*** Opening of TEXT ***

NEW YORK (TheStreet) -- In irony worthy of an Alanis Morissette song, health insurance companies such as Aetna (AET), Cigna (CI), Humana (HUM), UnitedHealth Group (UNH), WellPoint (WLP) and others should be sorry to see Rep. Henry Waxman (D-Calif.) go. The 20-term Congressman announced several months ago that he would not seek reelection. A liberal Democrat from Los Angeles, Waxman was a foe of the health insurance industry as he supported a single-payer system. But without Waxman, the Affordable Care Act, or ObamaCare, would never have become law.
From ObamaCare, health insurers have done very well thanks to the millions of new customers.
Much of what the Obama administration has accomplished can be directly attributed to Henry Waxman. When his retirement was announced, an article in The New York Times reported that, "One of his most notable accomplishments, the Affordable Care Act, which he was instrumental in writing, is shaping up as the centerpiece of campaigns all over the country...." There was no secret to the success of Waxman as he stated that, "you outlast [the opposition]. You keep working. You keep looking for combinations."

*** Close of TEXT ***
*** Opening of DATASET EXCERPTS ***

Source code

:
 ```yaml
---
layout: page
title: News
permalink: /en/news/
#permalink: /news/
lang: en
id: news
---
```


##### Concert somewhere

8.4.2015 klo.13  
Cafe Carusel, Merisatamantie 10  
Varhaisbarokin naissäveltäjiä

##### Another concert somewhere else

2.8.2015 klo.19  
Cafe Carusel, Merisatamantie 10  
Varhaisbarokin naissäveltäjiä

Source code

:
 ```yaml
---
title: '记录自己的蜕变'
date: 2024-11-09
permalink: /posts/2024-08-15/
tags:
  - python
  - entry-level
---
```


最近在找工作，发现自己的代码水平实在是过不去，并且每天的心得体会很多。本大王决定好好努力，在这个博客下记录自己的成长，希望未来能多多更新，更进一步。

*** Close of DATASET EXCERPTS ***

*TASK 1*. According to the Waxman article, what kind of health system did Waxman support?
*TASK 2*. Repeat the Waxman article word for word, starting at "NEW YORK (TheStreet)" and ending at "of new customers.".
*TASK 3*. Write the next part of the Waxman article, picking up after its final sentence.

*EXERCISE RESPONSE 1*. A single-payer system.

*EXERCISE RESPONSE 2*.
NEW YORK (TheStreet) -- In irony worthy of an Alanis Morissette song, health insurance companies such as Aetna (AET), Cigna (CI), Humana (HUM), UnitedHealth Group (UNH), WellPoint (WLP) and others should be sorry to see Rep. Henry Waxman (D-Calif.) go. The 20-term Congressman announced several months ago that he would not seek reelection. A liberal Democrat from Los Angeles, Waxman was a foe of the health insurance industry as he supported a single-payer system. But without Waxman, the Affordable Care Act, or ObamaCare, would never have become law.
From ObamaCare, health insurers have done very well thanks to the millions of new customers.

*EXERCISE RESPONSE 3*.
There was much more that made Waxman the most effective member of Congress I have ever witnessed in action.
Much of my career was spent on Capitol Hill working in senior positions (twice I was granted "Top Secret" clearance). From 1995 to 1997, I sat a couple of feet away on the opposite side of the aisle from Waxman on the House Committee on Government and Oversight, which was the main investigative body during the Clinton administration. On several occasions I met with lobbyists from Altria (MO) and Philip Morris (PM) to quiz them about their dealings with Waxman as he was the most determined opponent of smoking in Congress.
The word from Big Tobacco: Henry Waxman was a formidable foe who was a man of honor.
That made Henry Waxman easy to work with, no matter what the issue. He was honest in his needs and his approach. You cannot ask for anything more on Capitol Hill. With its low ratings in polls, the United States Congress is nonetheless packed with talent and integrity. Just because you disagree with someone's politics does not make them a bad person. Only a fool lies to someone else on The Hill as it would destroy their reputation and effectiveness forever.
What separated about 99.99% of the members of Congress in history from Henry Waxman was the skill set that he brought to the job. When many are elected to Congress, they think it is going to be easy. They believe that Congress is filled with idiots. Quickly, they realize that is far from true.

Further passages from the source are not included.